──────── Text ────────

According to an announcement yesterday by the Federal Aviation Administration (FAA), Starship and Superheavy are presently grounded pending the completion of SpaceX’s investigation of the engine failures in the Superheavy booster.

After a thorough assessment of the operation, the FAA has determined the May 22 SpaceX Starship Flight 12 launch resulted in a mishap. The mishap involved the Super Heavy booster as it flew back to the Gulf of America after stage separation. There are no reports of public injury or damage to public property. 

The FAA is requiring SpaceX to conduct a mishap investigation. The FAA will oversee the SpaceX-led investigation, be involved in every step of the process, and approve SpaceX’s final report, including any corrective actions.

──────── Information shown ────────

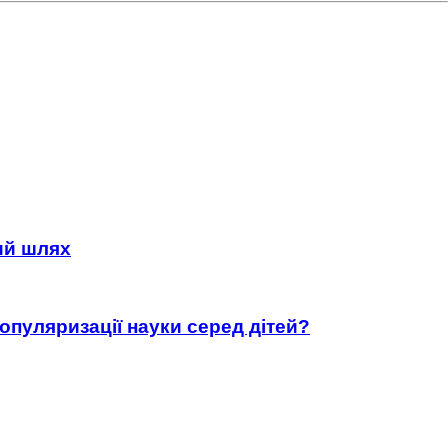
ний шлях
популяризації науки серед дітей?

────────

**Exercise 1:** According to the text on the Starship grounding, where was the Super Heavy booster flying when the mishap occurred?
**Exercise 2:** Write a continuation of the text on the Starship grounding, beginning after its final sentence.

**Response area 1:** It was flying back to the Gulf of America after stage separation.

**Response area 2:**
The propaganda press will make of more this than it should. Based on the FAA’s procedures since Trump took over from Biden, the agency is not going to slow things down. It mostly just observes closely the investigation after any mishap, and as soon as the company is itself satisfied with the solution and has instigated its planned fixes, the FAA issues its stamp of approval and allows flights to proceed immediately.

For example, it acted in this manner for the Starship/Superheavy tests in 2025. It also did the same for Blue Origin in its investigation of its recent New Glenn failure. In both cases there were no delays waiting for the agency to retype the company’s conclusions. The approval was immediate. Expect the same now.